:: Problem statement ::
Format every line of text in the listing below as a Markdown table with the columns Row and Text, numbering the rows and skipping blank lines. Leave the pictures out of your answer.

:: Record set ::
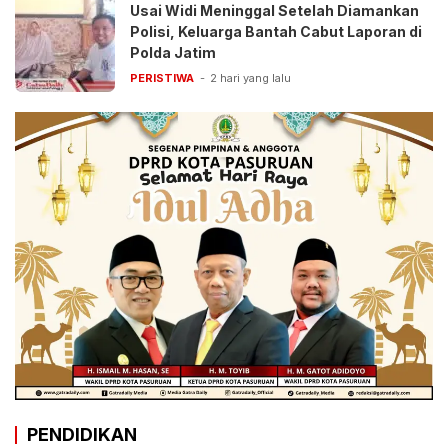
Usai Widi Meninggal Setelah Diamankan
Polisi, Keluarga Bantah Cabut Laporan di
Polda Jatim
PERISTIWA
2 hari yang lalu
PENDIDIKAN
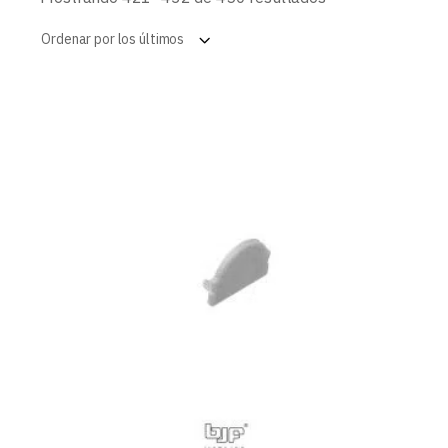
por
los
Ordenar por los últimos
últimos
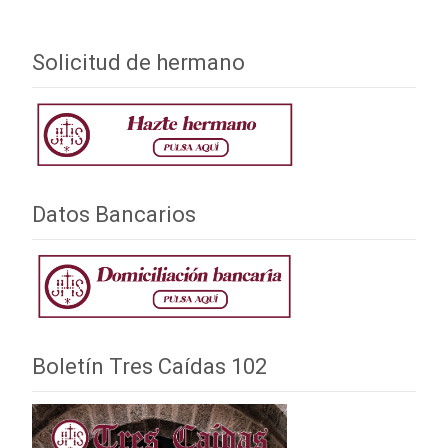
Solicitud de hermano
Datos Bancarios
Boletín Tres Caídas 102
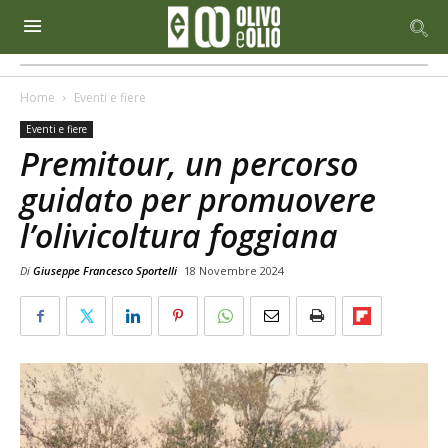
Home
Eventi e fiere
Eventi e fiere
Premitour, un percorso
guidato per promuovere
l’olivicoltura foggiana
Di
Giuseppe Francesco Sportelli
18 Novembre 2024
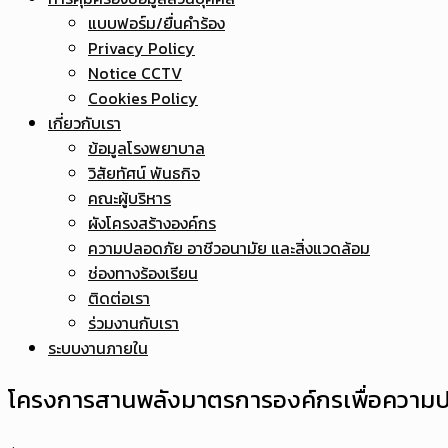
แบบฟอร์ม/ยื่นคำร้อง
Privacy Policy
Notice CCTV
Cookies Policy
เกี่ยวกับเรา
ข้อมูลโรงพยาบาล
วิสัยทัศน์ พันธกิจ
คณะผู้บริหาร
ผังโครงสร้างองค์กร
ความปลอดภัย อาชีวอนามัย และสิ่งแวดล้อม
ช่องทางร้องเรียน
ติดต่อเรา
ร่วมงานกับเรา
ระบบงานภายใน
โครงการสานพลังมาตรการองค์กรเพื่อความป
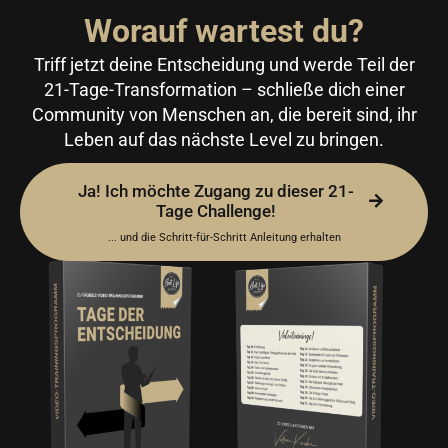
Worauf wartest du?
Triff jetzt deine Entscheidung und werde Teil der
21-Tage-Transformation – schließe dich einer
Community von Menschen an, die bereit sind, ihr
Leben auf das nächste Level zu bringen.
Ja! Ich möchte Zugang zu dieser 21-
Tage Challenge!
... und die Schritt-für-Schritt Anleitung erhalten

:: Output for this task ::
| Row | Text |
|---|---|
| 1 | Usai Widi Meninggal Setelah Diamankan |
| 2 | Polisi, Keluarga Bantah Cabut Laporan di |
| 3 | Polda Jatim |
| 4 | PERISTIWA |
| 5 | 2 hari yang lalu |
| 6 | PENDIDIKAN |
| 7 | por |
| 8 | los |
| 9 | Ordenar por los últimos |
| 10 | últimos |
| 11 | Solicitud de hermano |
| 12 | Datos Bancarios |
| 13 | Boletín Tres Caídas 102 |
| 14 | Home |
| 15 | Eventi e fiere |
| 16 | Eventi e fiere |
| 17 | Premitour, un percorso |
| 18 | guidato per promuovere |
| 19 | l’olivicoltura foggiana |
| 20 | Di |
| 21 | Giuseppe Francesco Sportelli |
| 22 | 18 Novembre 2024 |
| 23 | แบบฟอร์ม/ยื่นคำร้อง |
| 24 | Privacy Policy |
| 25 | Notice CCTV |
| 26 | Cookies Policy |
| 27 | เกี่ยวกับเรา |
| 28 | ข้อมูลโรงพยาบาล |
| 29 | วิสัยทัศน์ พันธกิจ |
| 30 | คณะผู้บริหาร |
| 31 | ผังโครงสร้างองค์กร |
| 32 | ความปลอดภัย อาชีวอนามัย และสิ่งแวดล้อม |
| 33 | ช่องทางร้องเรียน |
| 34 | ติดต่อเรา |
| 35 | ร่วมงานกับเรา |
| 36 | ระบบงานภายใน |
| 37 | โครงการสานพลังมาตรการองค์กรเพื่อความป |
| 38 | Worauf wartest du? |
| 39 | Triff jetzt deine Entscheidung und werde Teil der |
| 40 | 21-Tage-Transformation – schließe dich einer |
| 41 | Community von Menschen an, die bereit sind, ihr |
| 42 | Leben auf das nächste Level zu bringen. |
| 43 | Ja! Ich möchte Zugang zu dieser 21- |
| 44 | Tage Challenge! |
| 45 | ... und die Schritt-für-Schritt Anleitung erhalten |